Sax has a direction, now he needs a plan. The bugs would crush him, grab Sax and chew him to pieces if he tries to just run across them, which means he needs a distraction. He doesn’t have any miners, doesn’t have any tools aside from his own body, so Sax decides to make one.
Using his claws, Sax scraps off the flower-clay from the tunnel around him and presses it together into a tight ball. It’s small enough to fit into his right foreclaw’s palm, about the size of a pollen-chaser’s mandible. Now all he needs is a target.
Sax creeps to the very edge of the tunnel, where the nearest pollen-chaser is within a meter, its big body sitting in what looks like sleep along the mound’s floor. Sax pushes himself up on his midclaws, gives his foreclaws enough room to throw, and lets loose.
The clay ball flies towards the only target big enough to matter - the battered queen in the middle of the mound. Sax’s missile breaks up somewhat in flight, with nothing more than a few pebble-sized fragments streaking into the Queen’s face.
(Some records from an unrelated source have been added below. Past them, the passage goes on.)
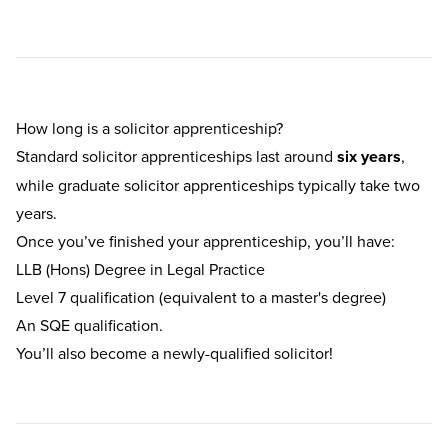
How long is a solicitor apprenticeship?
Standard solicitor apprenticeships last around
six years
,
while graduate solicitor apprenticeships typically take two
years.
Once you’ve finished your apprenticeship, you’ll have:
LLB (Hons) Degree in Legal Practice
Level 7 qualification (equivalent to a master's degree)
An SQE qualification.
You’ll also become a newly-qualified solicitor!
It’s enough of an insult, apparently.
The Queen jerks towards Sax, that abdomen of hers shifting more slowly to follow. Her mandibles click rapidly, and the resting bunch of bugs take notice. They rise, start to shift towards the Oratus, when Sax makes his move.
The Oratus scrambles the rest of the way out of the tunnel, jumps and plants his talons on the closest pollen-chaser and leaps to the next one.
It’s a frantic set of hops that bring Sax smashing into the pile of eggs beneath the Queen. The eggs, with their soft shells, are at least easier for Sax to climb than the hard green carapaces and he scrambles as the pollen-chasers wake themselves up enough to care.